REQUEST
Locate the word "branch" in the data below, then copy every line that holds it.

DATASET RECORDS
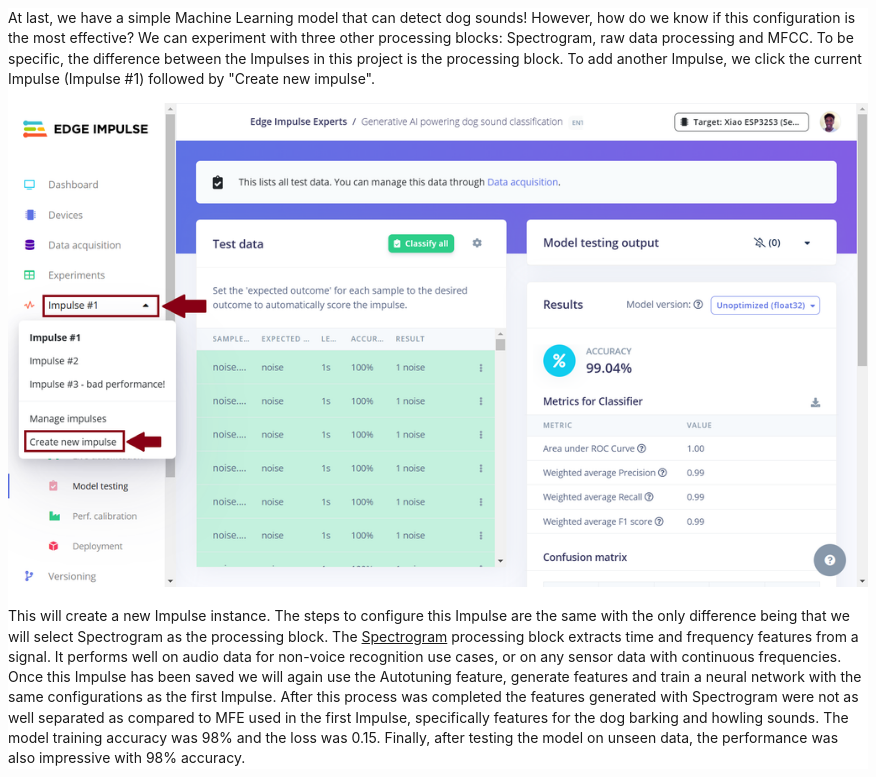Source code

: At last, we have a simple Machine Learning model that can detect dog sounds! However, how do we know if this configuration is the most effective? We can experiment with three other processing blocks: Spectrogram, raw data processing and MFCC. To be specific, the difference between the Impulses in this project is the processing block. To add another Impulse, we click the current Impulse (Impulse #1) followed by "Create new impulse".

![Create new impulse](../.gitbook/assets/synthetic-data-dog-bark-classifier/img16_EI_Create_new_impulse.png)

This will create a new Impulse instance. The steps to configure this Impulse are the same with the only difference being that we will select Spectrogram as the processing block. The [Spectrogram](https://docs.edgeimpulse.com/docs/edge-impulse-studio/processing-blocks/spectrogram) processing block extracts time and frequency features from a signal. It performs well on audio data for non-voice recognition use cases, or on any sensor data with continuous frequencies. Once this Impulse has been saved we will again use the Autotuning feature, generate features and train a neural network with the same configurations as the first Impulse. After this process was completed the features generated with Spectrogram were not as well separated as compared to MFE used in the first Impulse, specifically features for the dog barking and howling sounds. The model training accuracy was 98% and the loss was 0.15. Finally, after testing the model on unseen data, the performance was also impressive with 98% accuracy.
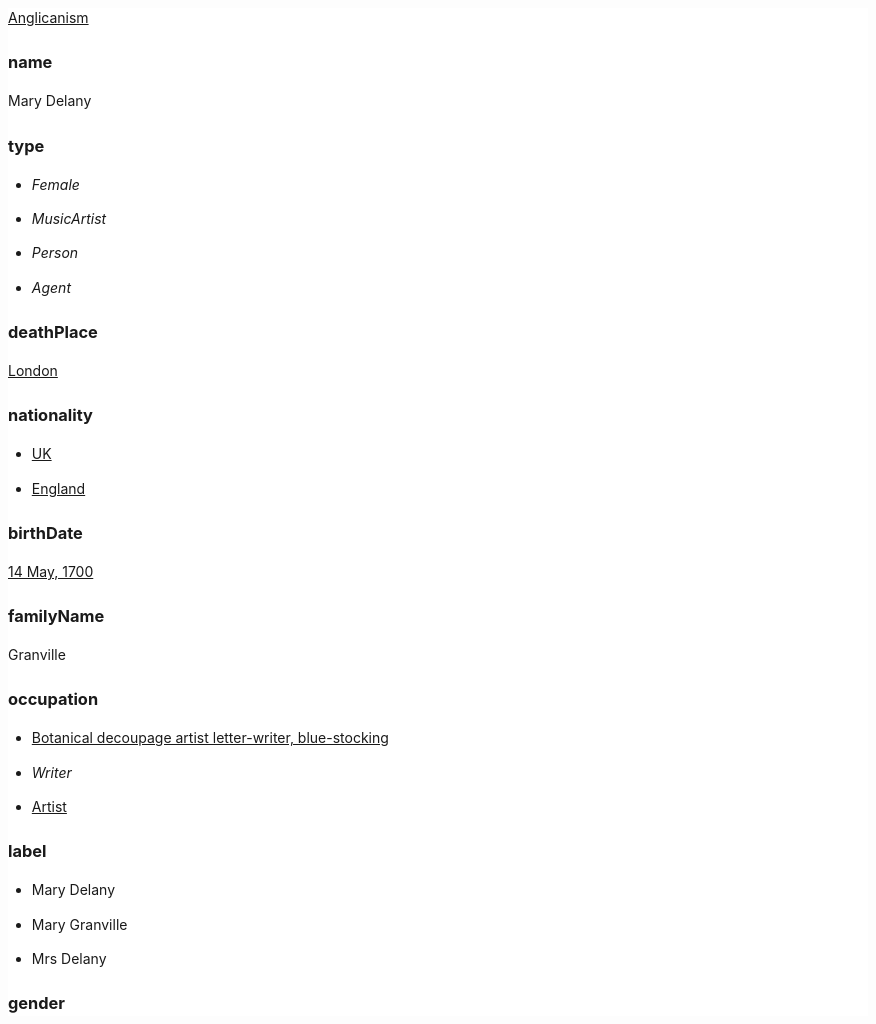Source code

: 
[Anglicanism](#Anglicanism)

### name


Mary Delany

### type

 - *Female*

 - *MusicArtist*

 - *Person*

 - *Agent*

### deathPlace


[London](#London)

### nationality

 - [UK](#UK)

 - [England](#England)

### birthDate


[14 May, 1700](#14-May-1700)

### familyName


Granville

### occupation

 - [Botanical decoupage artist letter-writer, blue-stocking](#Botanical-decoupage-artist-letter-writer-blue-stocking)

 - *Writer*

 - [Artist](#Artist)

### label

 - Mary Delany

 - Mary Granville

 - Mrs Delany

### gender

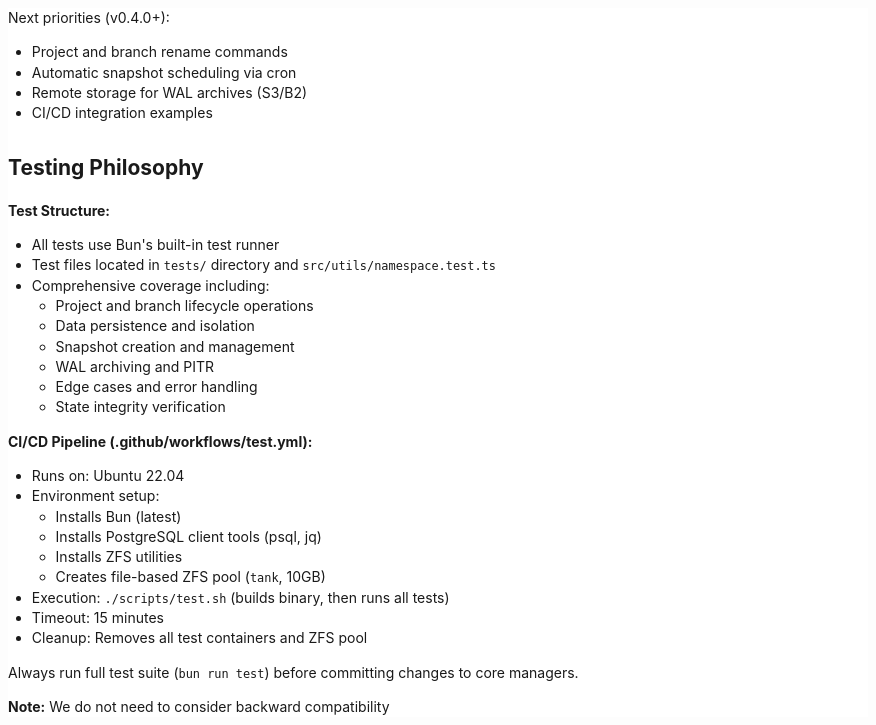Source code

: Next priorities (v0.4.0+):
- Project and branch rename commands
- Automatic snapshot scheduling via cron
- Remote storage for WAL archives (S3/B2)
- CI/CD integration examples

## Testing Philosophy

**Test Structure:**
- All tests use Bun's built-in test runner
- Test files located in `tests/` directory and `src/utils/namespace.test.ts`
- Comprehensive coverage including:
  - Project and branch lifecycle operations
  - Data persistence and isolation
  - Snapshot creation and management
  - WAL archiving and PITR
  - Edge cases and error handling
  - State integrity verification

**CI/CD Pipeline (.github/workflows/test.yml):**
- Runs on: Ubuntu 22.04
- Environment setup:
  - Installs Bun (latest)
  - Installs PostgreSQL client tools (psql, jq)
  - Installs ZFS utilities
  - Creates file-based ZFS pool (`tank`, 10GB)
- Execution: `./scripts/test.sh` (builds binary, then runs all tests)
- Timeout: 15 minutes
- Cleanup: Removes all test containers and ZFS pool

Always run full test suite (`bun run test`) before committing changes to core managers.

**Note:** We do not need to consider backward compatibility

OUTPUT FOR THIS EXERCISE
- Project and branch rename commands
  - Project and branch lifecycle operations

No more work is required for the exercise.